Discussion in 'Sound Science' started by sniperwill0, Sep 11, 2012.
  1. sniperwill0
    I know it indicates that a digital file is encoded in 24 bits and sampled at 96kHz. However, what does that actually mean? What does that have to do with sound quality? Thanks.
  2. mikeaj
    Most music is encoded as (linear) pulse-code modulation, or formats which decode into LPCM like mp3.  That is, the information for each channel is represented by amplitude values that change over time.  The resolution of the amplitude values is 24 bits so 2^24 possible values can be represented, and there are 96000 values spaced evenly per second.  In other words, you get a value per 1 / 96000 Hz = 10.42 microseconds.  This is as opposed to 16-bit resolution at a rate of one per 1 / 44100 Hz = 22.68 microseconds.
    With a higher resolution per sample, the quantization error—difference between the actual value and the rounded-off version that you get—is decreased.  If properly handled, the error can be handled and processed in such a way that it can be considered just a very small amount of noise, even for 16-bit samples.

## Data excerpts
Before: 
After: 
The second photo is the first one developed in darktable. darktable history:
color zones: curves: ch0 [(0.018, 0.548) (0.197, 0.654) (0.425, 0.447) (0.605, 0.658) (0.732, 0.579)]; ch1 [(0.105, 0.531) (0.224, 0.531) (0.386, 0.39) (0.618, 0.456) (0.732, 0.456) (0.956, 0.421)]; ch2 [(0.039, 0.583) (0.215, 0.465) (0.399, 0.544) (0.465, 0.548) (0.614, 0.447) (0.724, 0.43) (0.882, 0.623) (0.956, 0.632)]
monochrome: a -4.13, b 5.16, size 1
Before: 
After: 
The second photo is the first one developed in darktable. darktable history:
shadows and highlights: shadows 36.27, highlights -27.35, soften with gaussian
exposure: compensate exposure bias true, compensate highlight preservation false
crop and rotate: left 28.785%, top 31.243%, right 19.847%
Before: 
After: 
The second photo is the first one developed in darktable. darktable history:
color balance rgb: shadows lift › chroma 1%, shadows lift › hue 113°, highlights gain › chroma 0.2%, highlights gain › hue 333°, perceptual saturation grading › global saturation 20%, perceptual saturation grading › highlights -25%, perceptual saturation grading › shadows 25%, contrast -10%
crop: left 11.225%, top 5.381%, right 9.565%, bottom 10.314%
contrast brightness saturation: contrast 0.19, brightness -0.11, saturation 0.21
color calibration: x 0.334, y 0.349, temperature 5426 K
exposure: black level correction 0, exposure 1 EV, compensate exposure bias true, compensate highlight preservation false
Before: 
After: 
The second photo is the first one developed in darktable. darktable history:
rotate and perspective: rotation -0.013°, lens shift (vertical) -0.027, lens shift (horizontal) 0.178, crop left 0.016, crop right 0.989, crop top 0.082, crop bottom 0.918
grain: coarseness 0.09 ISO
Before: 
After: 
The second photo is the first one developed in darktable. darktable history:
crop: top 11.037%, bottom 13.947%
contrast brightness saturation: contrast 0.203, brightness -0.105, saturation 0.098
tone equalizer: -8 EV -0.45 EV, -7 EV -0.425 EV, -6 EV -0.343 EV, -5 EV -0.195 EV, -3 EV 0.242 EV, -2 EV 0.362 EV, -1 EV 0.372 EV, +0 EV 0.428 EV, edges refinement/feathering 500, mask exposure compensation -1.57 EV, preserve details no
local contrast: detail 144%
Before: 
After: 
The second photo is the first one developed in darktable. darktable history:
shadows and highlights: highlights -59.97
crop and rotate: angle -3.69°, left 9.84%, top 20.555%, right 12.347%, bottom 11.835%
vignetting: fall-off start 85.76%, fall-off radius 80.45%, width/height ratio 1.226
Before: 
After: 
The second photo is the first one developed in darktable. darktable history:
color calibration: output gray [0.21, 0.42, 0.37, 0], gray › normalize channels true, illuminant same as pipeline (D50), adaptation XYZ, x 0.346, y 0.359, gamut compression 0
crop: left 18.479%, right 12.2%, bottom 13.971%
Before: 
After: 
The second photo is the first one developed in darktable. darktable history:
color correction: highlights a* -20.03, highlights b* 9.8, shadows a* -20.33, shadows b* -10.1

## Challenges
1: Based on the forum discussion about 24-bit/96kHz audio, say whether each statement agrees with it: (a) mp3 is given as a format that decodes into LPCM; (b) a higher resolution per sample increases the quantization error; (c) a resolution of 24 bits allows 2^24 possible amplitude values. Answer yes or no for each, quoting the deciding words.
2: Carry on the forum discussion about 24-bit/96kHz audio from the end of its final sentence.

## Expected answers
1:
(a) Yes: "or formats which decode into LPCM like mp3"
(b) No: "With a higher resolution per sample, the quantization error—difference between the actual value and the rounded-off version that you get—is decreased."
(c) Yes: "The resolution of the amplitude values is 24 bits so 2^24 possible values can be represented"

2:
    With a higher sampling rate, higher frequencies can be represented, as per the sampling theorem.  Due to limits of practical implementations and other issues, you can't quite get up to half of the frequency of the sampling rate for playback.
    In practical terms, for further processing in the studio, you want 24-bit samples or higher so errors don't keep accumulating in a significant way.  For home playback, it takes a very extreme case where 24 bits has an advantage over 16 bits, mostly involving cranking up the volume to highly unrealistic levels and trying to listen for the noise floor while pretty much nothing is going on.  Keep in mind that the microphones and recording process are not noiseless, so in 16-bit tracks, there is usually going to be noise above any of these issues anyway.  Getting a 96 kHz sampling rate may mean that there was less sample-rate conversion going on between the master and the version you are playing back, but that's not really an issue.  I guess the main thing is losing out on any potential ultrasonic frequencies that you can't hear but your dog can.  Most mics aren't designed to really capture too much outside of the range that humans hear, so there might not be a lot outside that range anyway.  Take that as you will.
    Music that tends to be released as 24 / 96 tends to be mastered better, to sound better on high-fidelity playback systems.  That's a significant advantage, not really anything to do with the format itself (though many claim otherwise, for various reasons).
    Pwnsaur likes this.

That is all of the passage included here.